ESTIMATED INVESTMENTS IN FOSSIL FUELS
$100-235 million
This estimate is drawn from UPP’s Top Single Name Public Equity Holdings to December 31, 2023.
Public equity holdings included BP, Canadian Natural Resources, Chevron, Enbridge, ExxonMobil, Fortis, Linde, Marathon Petroleum, Pembina Pipeline, Petroleo Brasileiro S.A., Shell, Suncor, and Valero.
This amount is comparable to UPP’s fossil fuel public equities as of December 31, 2022, which were reported in Shift’s 2023 report card as an estimated $105 million - $235 million.
Overall
Publicly acknowledge the consensus science, including from the Intergovernmental Panel on Climate Change and the International Energy Agency, that limiting global temperature increase to 1.5°C requires an immediate end to expansion as well as the rapid phase-out of oil, gas, coal and related infrastructure.
Build on public advocacy for standardized climate risk disclosure and a sustainable finance taxonomy. Become a vocal proponent of stringent, ambitious, Paris-aligned climate and energy policies that provide certainty for companies and investments.
Paris-aligned target
Formally place a limit on the role of carbon offsets for achieving both its own net-zero commitment and the net-zero commitments of portfolio companies.
Formally include scope 3 emissions in its net-zero commitment.
Interim targets
Pair emissions intensity reduction targets with absolute emission targets.
Set additional targets to guide progress, such as for the percentage of AUM covered by net-zero transition plans, or the percentage of externally managed AUM placed with a manager with a net-zero commitment.
Communication of climate urgency
Continue using its platform and leadership position to communicate investors’ responsibility and agency to affect the trajectory toward net-zero.
“Walk the talk”: align with its own statements on climate urgency by phasing out investments in oil and gas.
Climate engagement
Strengthen Paris-aligned, outcomes-based engagement to include time-bound criteria and a process that escalates to divestment to ensure companies rapidly develop profitable and credible net-zero pathways.
Continue strengthening climate-related proxy voting guidelines as per considered revisions in Climate Stewardship Plan.
Set an expectation that owned companies:
tie executive compensation to the achievement of climate targets;
not lobby against climate-aligned policy; and
refrain from directing capital toward fossil fuel expansion.
Build on climate engagement by filing climate-related shareholder resolutions and publicly highlighting climate resolutions or climate-related votes against directors.
Continue climate engagement of external managers and report progress.
Establish timebound, results-based targets for engaging with external fund managers on Paris-alignment.
Require that all new or renewed external fund manager contracts adhere to a Paris-aligned investment strategy.
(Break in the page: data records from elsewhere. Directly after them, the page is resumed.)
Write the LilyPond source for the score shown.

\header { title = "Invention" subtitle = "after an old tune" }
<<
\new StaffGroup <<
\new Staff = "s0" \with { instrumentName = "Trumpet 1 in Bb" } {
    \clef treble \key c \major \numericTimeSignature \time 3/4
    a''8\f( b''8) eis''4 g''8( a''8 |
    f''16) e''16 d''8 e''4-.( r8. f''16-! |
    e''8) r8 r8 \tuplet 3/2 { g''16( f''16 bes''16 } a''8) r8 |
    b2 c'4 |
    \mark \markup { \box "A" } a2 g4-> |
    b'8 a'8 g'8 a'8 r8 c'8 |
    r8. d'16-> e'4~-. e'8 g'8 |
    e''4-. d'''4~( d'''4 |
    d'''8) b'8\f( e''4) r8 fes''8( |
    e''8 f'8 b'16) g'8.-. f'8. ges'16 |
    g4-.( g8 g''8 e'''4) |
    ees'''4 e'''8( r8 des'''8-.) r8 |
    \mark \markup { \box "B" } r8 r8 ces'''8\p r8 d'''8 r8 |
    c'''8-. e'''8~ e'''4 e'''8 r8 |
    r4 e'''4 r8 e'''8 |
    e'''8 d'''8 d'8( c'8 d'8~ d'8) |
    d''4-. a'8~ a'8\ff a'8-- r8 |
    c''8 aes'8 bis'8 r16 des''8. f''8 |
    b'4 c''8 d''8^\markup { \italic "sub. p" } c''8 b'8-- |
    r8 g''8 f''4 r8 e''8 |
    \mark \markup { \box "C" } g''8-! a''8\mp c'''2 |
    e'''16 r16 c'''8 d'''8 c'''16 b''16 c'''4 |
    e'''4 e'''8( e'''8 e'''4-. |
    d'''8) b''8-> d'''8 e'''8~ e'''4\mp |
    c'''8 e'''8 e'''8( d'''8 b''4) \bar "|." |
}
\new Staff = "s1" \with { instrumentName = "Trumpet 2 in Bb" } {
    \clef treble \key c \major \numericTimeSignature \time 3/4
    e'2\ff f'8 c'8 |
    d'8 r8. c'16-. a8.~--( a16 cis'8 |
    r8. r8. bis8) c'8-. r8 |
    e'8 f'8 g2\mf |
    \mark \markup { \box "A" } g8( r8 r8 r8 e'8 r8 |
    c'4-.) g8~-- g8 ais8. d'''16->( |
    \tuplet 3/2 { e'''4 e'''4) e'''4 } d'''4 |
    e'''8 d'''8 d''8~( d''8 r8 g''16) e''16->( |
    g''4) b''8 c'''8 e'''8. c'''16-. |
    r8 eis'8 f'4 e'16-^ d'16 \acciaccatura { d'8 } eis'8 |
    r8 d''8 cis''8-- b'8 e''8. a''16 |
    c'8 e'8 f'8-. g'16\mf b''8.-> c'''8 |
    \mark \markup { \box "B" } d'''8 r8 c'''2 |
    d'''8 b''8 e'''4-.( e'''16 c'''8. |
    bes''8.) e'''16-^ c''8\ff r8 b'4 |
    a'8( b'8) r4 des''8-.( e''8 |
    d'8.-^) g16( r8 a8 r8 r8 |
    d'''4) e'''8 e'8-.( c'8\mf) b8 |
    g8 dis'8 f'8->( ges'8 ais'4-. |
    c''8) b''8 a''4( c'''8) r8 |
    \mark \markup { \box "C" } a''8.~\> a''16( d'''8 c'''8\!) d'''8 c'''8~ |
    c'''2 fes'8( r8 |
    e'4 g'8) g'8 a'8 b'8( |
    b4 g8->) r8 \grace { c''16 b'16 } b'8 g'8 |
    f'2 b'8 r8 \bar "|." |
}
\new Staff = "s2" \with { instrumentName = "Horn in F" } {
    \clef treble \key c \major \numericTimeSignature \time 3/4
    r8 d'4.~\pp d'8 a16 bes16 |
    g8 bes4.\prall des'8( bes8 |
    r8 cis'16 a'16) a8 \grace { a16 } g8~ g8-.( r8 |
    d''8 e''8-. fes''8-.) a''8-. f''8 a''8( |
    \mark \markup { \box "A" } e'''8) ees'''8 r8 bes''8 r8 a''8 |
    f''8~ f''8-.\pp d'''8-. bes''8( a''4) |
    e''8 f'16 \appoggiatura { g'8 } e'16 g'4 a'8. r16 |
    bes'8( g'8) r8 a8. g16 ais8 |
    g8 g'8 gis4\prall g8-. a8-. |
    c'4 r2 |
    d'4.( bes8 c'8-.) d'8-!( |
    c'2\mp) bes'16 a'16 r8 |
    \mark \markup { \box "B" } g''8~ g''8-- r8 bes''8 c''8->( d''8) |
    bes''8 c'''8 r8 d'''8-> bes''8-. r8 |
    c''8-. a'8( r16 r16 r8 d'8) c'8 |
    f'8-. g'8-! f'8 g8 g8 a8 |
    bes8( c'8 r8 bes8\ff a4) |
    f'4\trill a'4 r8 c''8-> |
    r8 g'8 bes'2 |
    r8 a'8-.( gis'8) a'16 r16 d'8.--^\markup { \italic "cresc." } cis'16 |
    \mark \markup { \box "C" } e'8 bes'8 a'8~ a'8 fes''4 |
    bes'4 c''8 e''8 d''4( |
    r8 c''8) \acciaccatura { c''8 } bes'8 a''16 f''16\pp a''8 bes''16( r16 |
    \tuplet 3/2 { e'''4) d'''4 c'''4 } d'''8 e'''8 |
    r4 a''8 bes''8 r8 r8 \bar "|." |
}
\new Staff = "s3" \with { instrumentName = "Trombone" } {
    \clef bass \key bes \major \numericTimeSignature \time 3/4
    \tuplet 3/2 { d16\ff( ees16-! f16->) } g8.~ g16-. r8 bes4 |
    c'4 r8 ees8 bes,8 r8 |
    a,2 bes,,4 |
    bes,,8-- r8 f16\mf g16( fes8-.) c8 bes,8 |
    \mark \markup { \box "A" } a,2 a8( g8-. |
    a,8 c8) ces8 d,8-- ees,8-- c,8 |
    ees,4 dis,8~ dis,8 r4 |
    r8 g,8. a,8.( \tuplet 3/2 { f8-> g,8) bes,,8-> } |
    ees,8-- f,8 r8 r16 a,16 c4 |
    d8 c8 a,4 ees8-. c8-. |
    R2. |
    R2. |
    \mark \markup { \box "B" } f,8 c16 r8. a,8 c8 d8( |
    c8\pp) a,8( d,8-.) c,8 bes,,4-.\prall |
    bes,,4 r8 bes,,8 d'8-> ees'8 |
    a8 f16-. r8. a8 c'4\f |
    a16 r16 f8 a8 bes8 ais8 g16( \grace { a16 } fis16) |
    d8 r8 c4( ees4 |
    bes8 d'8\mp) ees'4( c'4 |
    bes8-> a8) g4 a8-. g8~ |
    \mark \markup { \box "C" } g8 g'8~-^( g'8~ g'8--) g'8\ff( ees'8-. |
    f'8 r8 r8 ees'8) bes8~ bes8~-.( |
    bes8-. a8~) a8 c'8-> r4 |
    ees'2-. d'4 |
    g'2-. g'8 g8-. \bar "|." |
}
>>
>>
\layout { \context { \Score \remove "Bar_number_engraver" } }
Build on public advocacy for standardized climate risk disclosure and a sustainable finance taxonomy. Become a vocal proponent of stringent, ambitious, Paris-aligned climate and energy policies that provide certainty for companies and investments.
Stop engaging sectors that cannot credibly align with net-zero.
Climate integration
Require climate expertise on the Board of Trustees.
Tie executive and staff compensation to the achievement of climate targets.
Complete 1.5°C scenario analysis and disclose results.
Continue to improve portfolio coverage and quality of emissions data.
Fossil fuel exclusions
Place an exclusion on any new investments in oil, gas and pipelines.
Continue to strengthen coal exclusion.
Divest from fossil fuel producers.
Commit to a timebound and managed phaseout of existing fossil fuel assets.